Ballet has been an adorment of European culture for centuries. Ever since the Renaissance, it has been central to lavish festivals and theatrical entertainments presented at the courts of kings and dukes. Royal weddings and similar celebrations were accompanied by spectacles with scenery, costumes, and staged dancing known as an intermedio in Italy, a masque in England, and a ballet de cour in France. Louis XIV himself took part in one as the sun king. Elaborate ballets were also featured in the operas of Lully and Rameau.
The eithteenth century saw the rise of ballet as an independent art form. French ballet achieved preeminence in the early nineteenth century. Then Russian ballet came into its own, fostered by the patronage of the czar's court and helped along considerably by the arrival in 1847 of the great choreographer Marius Petipa at St. Petersburg. Petipa created the dances for more than a hundred works, invented the structure of the classic pas de deux (dance for two), and brought the art of staging ballets to unprecedented heights.
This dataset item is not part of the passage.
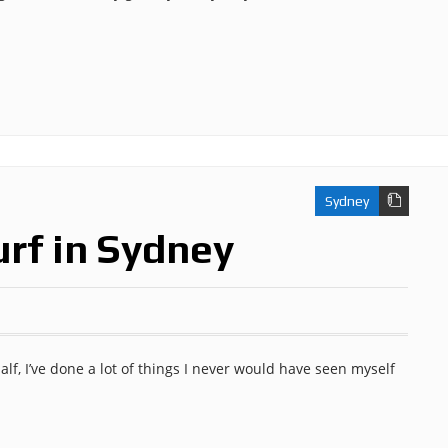
Sydney
urf in Sydney
alf, I’ve done a lot of things I never would have seen myself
The history of early-twentieth-century ballet is closely identified with the career of Serge Diaghilev (1872-1929), an impresario whose genius lay in his ability to recognize the genius of others. Diaghilev's dance company, the Ballet Russes, which he brought to Paris in the years before the First World War, opened up a new chapter in the cultural life of Europe. He surrounded his dancers-the greatest were Vaslav Nijinsky and Tamara Karsavina-with productions worthy of their talents. He invited such artists as Picasso and Braqur to paint the scenery, and commisioned the three ballets-The Firebird, Petrushka, and The Rite of Spring-that catapulted the composer Igof Stravinsky to Fame. His ballets have served as models for the composers and choreographers who followed.
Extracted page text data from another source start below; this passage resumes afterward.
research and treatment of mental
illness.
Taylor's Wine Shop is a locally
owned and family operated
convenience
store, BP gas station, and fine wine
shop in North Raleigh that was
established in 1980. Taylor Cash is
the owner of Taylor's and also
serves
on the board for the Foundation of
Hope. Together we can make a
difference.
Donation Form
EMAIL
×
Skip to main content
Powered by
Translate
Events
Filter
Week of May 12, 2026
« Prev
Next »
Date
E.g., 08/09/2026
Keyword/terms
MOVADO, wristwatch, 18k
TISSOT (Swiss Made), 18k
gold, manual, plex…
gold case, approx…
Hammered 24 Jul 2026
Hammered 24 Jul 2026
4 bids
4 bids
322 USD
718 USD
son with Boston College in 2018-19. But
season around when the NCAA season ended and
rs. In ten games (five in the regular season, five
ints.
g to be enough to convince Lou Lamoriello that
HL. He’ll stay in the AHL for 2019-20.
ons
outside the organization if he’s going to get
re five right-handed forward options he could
Ballet is the most physical of the arts, depending as it does on the leaps and turns of the human body. Out of these movements it weaves an enchantment all its own. We watch with amazement as the ballerinas perform pirouettes and intricate footwork with the utmost grace, and their partners make leaps that seem to triumph over the laws of gravity. A special glamour attaches to the great dancers-Nureyev, Baryshnikov, and their peers-yet theirs is an art based on an inhumanly demanding discipline. Their bodies are their instruments, which they must keep in excellent shape in order to perform the gymnastics required of them. They create moments of elusive beauty, made possible only by total control of their muscles. It is this combination of physical and emotional factors that marks the distinctive power of ballet.
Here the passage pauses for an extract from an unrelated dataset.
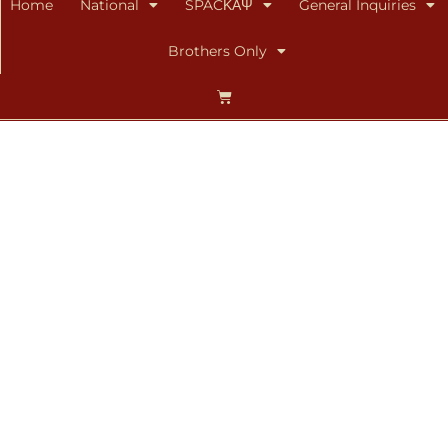
Home
National
SPACΚΑΨ
General Inquiries
Brothers Only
These days, ballet is becoming more and more popular in the United States. Regional groups thrive throughout the country, their activities supplemented by visits from the famous European companies-the Bolshoi from Moscow, the Royal Ballet from London, the Paris Opera Ballet, the Stuttgat and Danish Ballets, among others. This is a many-faceted art, and the number of its devotees is steadily growing.